> **Vorliegender Text**:
Martini ist 83 Jahre alt; seinen Lebensabend verbringt er in Jerusalem. Schon vor Jahren hat er seine Ämter an einen jüngeren Nachfolger abgegeben. Auch deshalb, weil er überzeugt ist, dass ihm das Alter eine neue Aufgabe stellt, die er so in früheren Jahren nicht wahrnehmen konnte. „Schön ist es", sagt er, „wie der Prophet Joel den Alten eine Aufgabe zuweist. Dass sie vor allem kritisch und prophetisch wie die Jungen sind, ist nicht zu erwarten. Dass sie die Lasten tragen, Pläne machen und umsetzen, wie die starke mittlere Generation, darf man von Senioren nicht erwarten. Sie haben es verdient, die Geschäfte und Führung anderen zu überlassen und sich selbst etwas neuem zuzuwenden, dem Träumen. ... Der Prophet Joel erinnert die Alten daran, dass sie Träume und nicht die Enttäuschungen ihres Lebens weitergeben sollen. ... Träume, die uns für die Überraschungen des Heiligen Geistes offen halten, die uns Mut machen und an den Frieden glauben lassen, wo Fronten verhärtet sind."

> **Vorliegende Einträge**:
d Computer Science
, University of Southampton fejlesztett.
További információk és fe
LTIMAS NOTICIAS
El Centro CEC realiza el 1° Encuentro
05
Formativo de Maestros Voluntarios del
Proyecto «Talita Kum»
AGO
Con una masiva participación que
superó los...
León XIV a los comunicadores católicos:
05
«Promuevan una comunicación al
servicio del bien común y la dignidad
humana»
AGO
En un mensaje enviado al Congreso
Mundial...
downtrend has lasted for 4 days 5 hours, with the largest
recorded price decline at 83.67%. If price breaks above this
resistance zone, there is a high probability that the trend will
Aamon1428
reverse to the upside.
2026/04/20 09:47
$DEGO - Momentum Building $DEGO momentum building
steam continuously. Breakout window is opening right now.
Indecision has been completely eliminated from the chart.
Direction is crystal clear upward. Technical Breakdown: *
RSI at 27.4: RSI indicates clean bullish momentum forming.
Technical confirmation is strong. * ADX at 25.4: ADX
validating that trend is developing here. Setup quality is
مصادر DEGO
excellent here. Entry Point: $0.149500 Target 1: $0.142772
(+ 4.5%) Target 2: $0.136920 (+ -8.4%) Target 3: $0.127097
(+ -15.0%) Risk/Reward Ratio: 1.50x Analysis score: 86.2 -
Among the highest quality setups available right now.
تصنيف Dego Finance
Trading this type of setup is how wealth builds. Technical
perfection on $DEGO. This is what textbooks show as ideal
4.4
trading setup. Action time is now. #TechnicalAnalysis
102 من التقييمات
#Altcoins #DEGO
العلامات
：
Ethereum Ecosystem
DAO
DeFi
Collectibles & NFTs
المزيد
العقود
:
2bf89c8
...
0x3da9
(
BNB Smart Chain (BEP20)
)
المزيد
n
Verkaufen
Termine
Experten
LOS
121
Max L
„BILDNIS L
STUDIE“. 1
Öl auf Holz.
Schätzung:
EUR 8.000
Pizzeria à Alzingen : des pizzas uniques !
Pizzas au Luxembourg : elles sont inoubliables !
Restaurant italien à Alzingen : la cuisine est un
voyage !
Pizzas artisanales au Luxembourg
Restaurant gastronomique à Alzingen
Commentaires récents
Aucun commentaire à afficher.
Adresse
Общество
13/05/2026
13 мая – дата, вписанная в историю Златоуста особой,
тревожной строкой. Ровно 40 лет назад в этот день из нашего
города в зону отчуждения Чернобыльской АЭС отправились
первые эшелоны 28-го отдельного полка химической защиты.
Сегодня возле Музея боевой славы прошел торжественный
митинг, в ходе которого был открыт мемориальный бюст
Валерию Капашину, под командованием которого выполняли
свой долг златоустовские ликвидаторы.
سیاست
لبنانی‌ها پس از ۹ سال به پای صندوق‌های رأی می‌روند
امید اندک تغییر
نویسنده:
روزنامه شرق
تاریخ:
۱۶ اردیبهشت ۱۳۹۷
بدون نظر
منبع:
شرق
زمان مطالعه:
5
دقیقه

> **Arbeitsauftrag**:
Führen Sie den Text über Martinis Lebensabend in Jerusalem im Anschluss an seinen letzten Satz fort.

> **Lösung**:
Die Träume, die Kardinal Martini heute hat, betreffen nicht in erster Linie die Kirche. Das bekennt er offen. Früher, sagt er, träumte ich einmal „von einer Kirche, die ihren Weg in Armut und Demut geht, in der das Misstrauen ausgerottet wird. Von einer Kirche, die den Leuten, die weiter denken, Raum gibt." „Heute schaue ich in die Zukunft. Wenn das Reich Gottes kommt, wie wird es ausschauen? Die Utopie dieses Reiches ist eine Einheit, die jedem seinen persönlichen Platz gibt, transparent, und von allen angenommen. Was persönlich ist, bleibt, doch wir sind eins in Gott. Diese Utopie ist wichtig. Nur wenn du eine Vision hast, erhebt dich der Geist über kleinliche Auseinandersetzungen".  
Die Alten, die träumen, können den Jungen Mut machen, verrückt scheinende Ideen nicht gleich beiseite zu schieben, Unmögliches für möglich zu halten. Die Weitsichtigkeit der Alten kann diejenigen, die heute in der Verantwortung stehen und Entscheidungen zu treffen haben, einladen, ihrerseits einmal wieder in die Weite zu blicken, über die unmittelbaren Pflichten und Zwänge hinaus, und sich daran zu erinnern, wofür sie eigentlich arbeiten. Auf diese Weise - davon ist der alte Kardinal überzeugt - wird das Gespräch zwischen den Generationen spannend und kostbar, ja befreiend.